İsrail'in topyekun savaş isteği ve 'Nil'den Fırat'a kadar Büyük İsrail' yaratma arzusu eski bir Tevrat fikridir. Bu yönde eylemler, İsrail'in ulusal güvenlik alanını genişletmeyi düşündüğüne işaret ediyor olabilir. İsrail'in Afrika ile ilişkileri Nil'in kaynaklarını içermesi açısından bir göstergedir. İsrail'in Hindistan'la ilişkileri Pakistan'ın ötesine geçtiğini de gösteriyor. İsrail, stratejik bir amaç olarak yeni Orta Doğu'yu inşa etmek için egemenlik kurmak ve kontrol etmek istiyor. Şimon Peres, “Yeni Orta Doğu” adlı kitabında bölgenin kontrolünün eski bir fikir olduğunu yazmıştı. Bu fikir İsrail'i saldırılarını Lübnan, Suriye ve diğer bölgelerin ötesinde sürdürmeye itiyor.

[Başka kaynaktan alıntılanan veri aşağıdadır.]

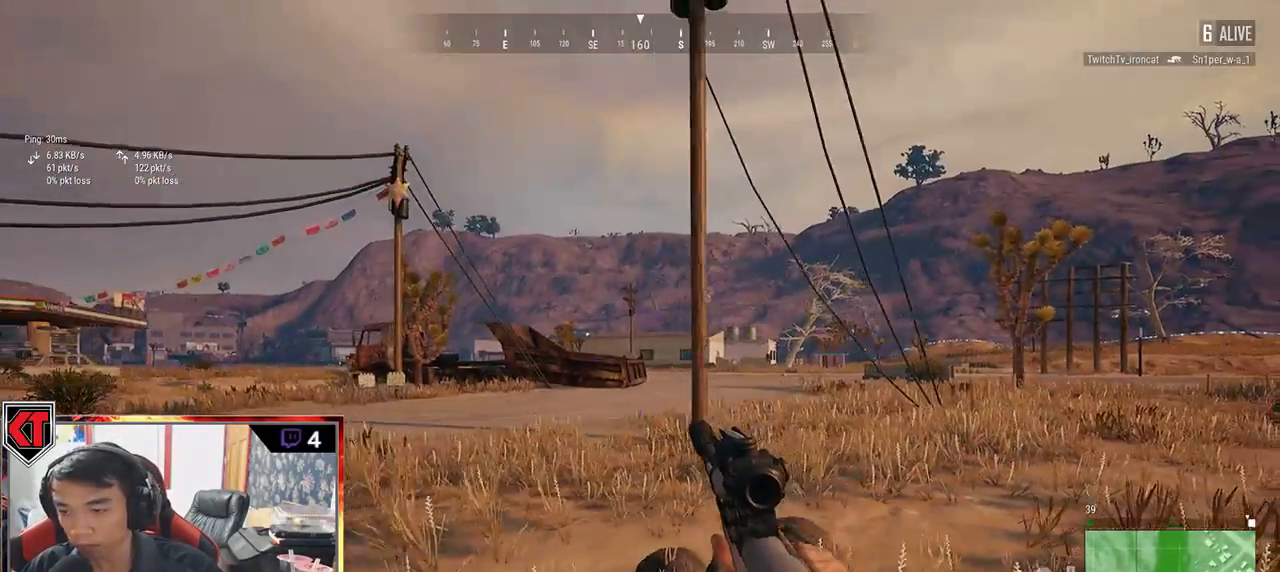
{"keys": ["a"], "mouse": [], "events": []}
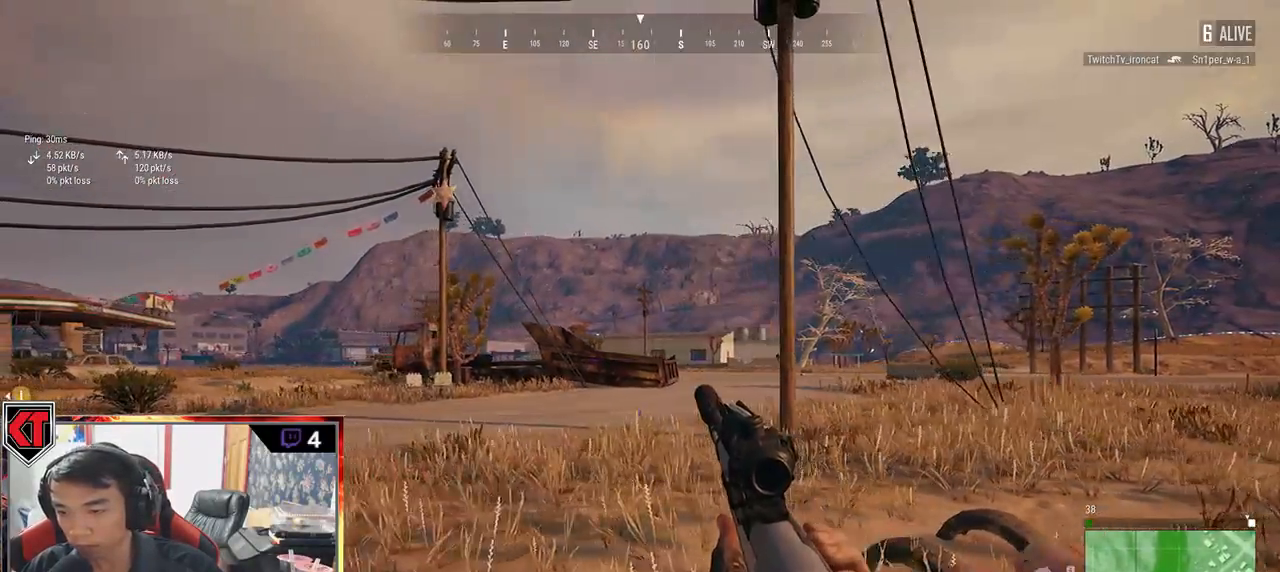
{"keys": ["d"], "mouse": [], "events": [[167, "s", "down"], [317, "a", "up"], [350, "d", "down"], [417, "s", "up"]]}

Yakın zamanda bölgesel savaş patlak verebilir ve hatta Lübnan, Suriye ve Irak'ta ve Husilerin Kızıldeniz'deki uygulamalarında bunun işaretleri başlamıştır.

'SAHADAKİ BAŞARININ MEYVELERİ TOPLANAMIYOR'

  • Hamas ile El Fetih (Filistin Ulusal Kurtuluş Hareketi) arasında ulusal koalisyon kurulması konusunda anlaşmaya varma olasılığı nedir?

Şüphesiz bütün Filistinliler ulusal birliğe tanık olmayı umuyor. Filistin Direnişi'nin sahadaki muazzam başarılarına rağmen meyvelerin toplanması siyasi bölünme nedeniyle engellendi. Tarafların her biri diğer tarafın başarılarının kendi çıkarlarını ve kurumsal yapılarını tehdit ettiğini düşünüyor. Dolayısıyla bu soykırımdan sonra bile bölünme sürerse ulusal birliği tehdit edecektir. Biz gözlemciler olarak bunun bazı işaretlerini El Fetih'in bazı açıklamalarında, ayrıca Moskova görüşmelerinde varılan mutabakatın aksine ulusal anlaşmadan farklı olarak Muhammed Mustafa hükümetinin kurulmasında okuyabiliyoruz.

  • HAMAS ideolojisini değiştirerek ulusal bir bağımsızlık hareketi haline gelebilir mi, böylece uluslararası taraflarla anlaşabilir mi?

HAMAS 2017'de ideolojisini değiştirmeye çalıştı ancak uluslararası toplumun ilgisini çekmedi. Elbette HAMAS içinde pragmatistler ile radikaller arasında gizli bir çatışma var. Pragmatistler 2017'de HAMAS'ın siyasi belgesini yazmaya karar verdiklerinde uluslararası toplum buna ilgi göstermedi ve bu da radikallerin hareketi kontrol etme şansını artırdı. Bunun sebebinin uluslararası toplumun Filistinlilerin haklarını inkar etmesi olduğunu düşünüyorum. Eğer uluslararası toplum Filistin Devleti'nin kurulması için çalışır ve İsrail'e yerleşimlerin genişlemesini durdurması, İslami kutsallara yönelik saldırılarını sonlandırması ve Gazze Şeridi'nin kapatılmasından vazgeçmesi için baskı yaparsa bu HAMAS'ın siyasi pragmatistlerini güçlendirecek ve HAMAS'ı işgalcinin Filistinlilerin haklarını tanıması, uluslararası hukuka uyması ve uluslararası meşruiyet kararlarına saygı göstermesi koşuluyla uluslararası ve bölgesel istikrarı sağlayacak bir siyasi yola itecektir.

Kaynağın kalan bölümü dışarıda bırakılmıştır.